Zwykle mówi się: Gawalewicz nie posiada w talencie swoim siły, w stylu werwy, jędrności, „temperamentu,“ w pomysłach i w charakterystyce śmiałej — stanowczości. Należy-ż jednak podciągać wszystkie organizacye artystyczne pod jeden wspólny mianownik?
Literatura piękna jest jak wzorzysty kobierzec, na którego deseń składają się różne barwy, słabsze i mocniejsze, bledsze i jaskrawsze — jest jak symfonia, spleciona z różnych tonów. Każdy z talentów rzeczywistych wnosi do literatury coś własnego, oryginalnego i tylko wtedy posiadają narody danej epoki literaturę pełną, gdy mogą się poszczycić różnorodnemi talentami. Dociąganie wszystkich zdolności artystycznych do jednej miary, do jakiegoś ulubieńca chwili, nie wytrzymuje krytyki.
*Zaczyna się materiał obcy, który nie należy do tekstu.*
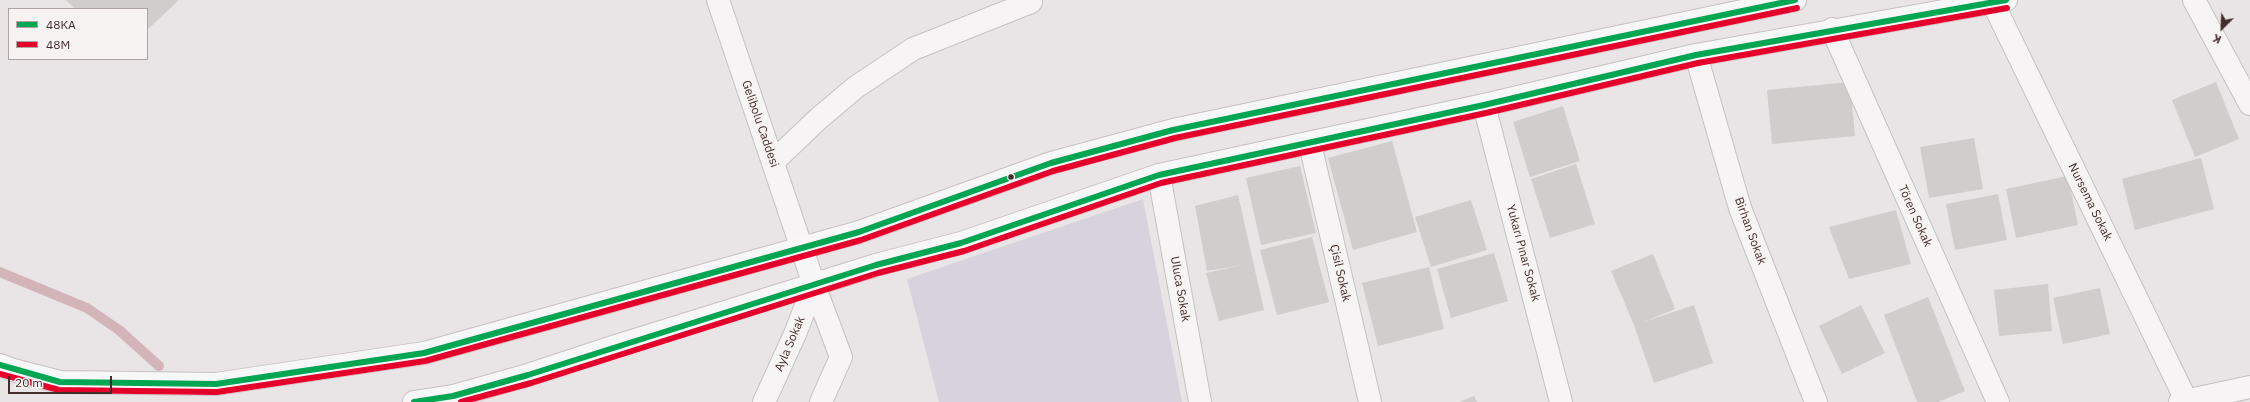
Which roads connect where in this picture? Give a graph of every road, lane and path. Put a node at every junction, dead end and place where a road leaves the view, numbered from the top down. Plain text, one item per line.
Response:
1 (718, 0) edge
2 (1795, 0) edge
3 (2194, 0) edge
4 (2000, 1) edge
5 (1031, 2) dead end
6 (1832, 30) junction
7 (1696, 55) junction
8 (2250, 104) edge
9 (1484, 105) junction
10 (1310, 144) junction
11 (773, 162) junction
12 (1159, 176) junction
13 (802, 249) junction
14 (814, 285) junction
15 (0, 365) edge
16 (2250, 386) edge
17 (414, 402) edge
18 (764, 402) edge
19 (821, 402) edge
20 (1200, 402) edge
21 (1370, 402) edge
22 (1561, 402) edge
23 (1816, 402) edge
24 (1998, 402) edge
25 (2184, 402) edge

1 - 11 street, Gelibolu Caddesi
2 - 13 main road
3 - 8 street
4 - 6 main road
4 - 25 street, Nursema Sokak
5 - 11 street
6 - 7 main road
6 - 24 street, Tören Sokak
7 - 9 main road
7 - 23 street, Birhan Sokak
9 - 10 main road
9 - 22 street, Yukarı Pınar Sokak
10 - 12 main road
10 - 21 street, Çisil Sokak
11 - 13 street, Gelibolu Caddesi
12 - 14 main road
12 - 20 street, Uluca Sokak
13 - 14 main road
13 - 15 main road
14 - 17 main road
14 - 18 street, Ayla Sokak
14 - 19 street
16 - 25 street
Jako nowelista, jako autor szkiców i obrazków, wniósł Gawalewicz do naszej literatury współczesnej nadzwyczaj „miękkie dotknięcie,“ owe francuskie fine touche, równie cenne, jak siła. Umie on za pomocą środków prostych działać na serce, rozrzewnić, wzbudzić w czytelniku sympatyę dla swojego tworu. Kapralowi Cisowi („Gęś“) przebaczamy jego przegorliwość kapralską za ostatnią scenę z matką; — na Teodora Dudę („Pauper“) nie gniewamy się za to, że ukradł swojemu dobrodziejowi fajkę; z niedolą brudnego włóczęgi („Słoń“) współczujemy.
Styl świeży i „ładny“ tworzy doskonałą oprawę do powyższych trzech szkiców i obrazków Gawalewicza.
„Jööl,“ obrazek z życia wyspiarzy fryzyjskich, i „Sprawa honorowa“ (z opowiadania sekundanta) ukazują się po raz pierwszy w formie książki.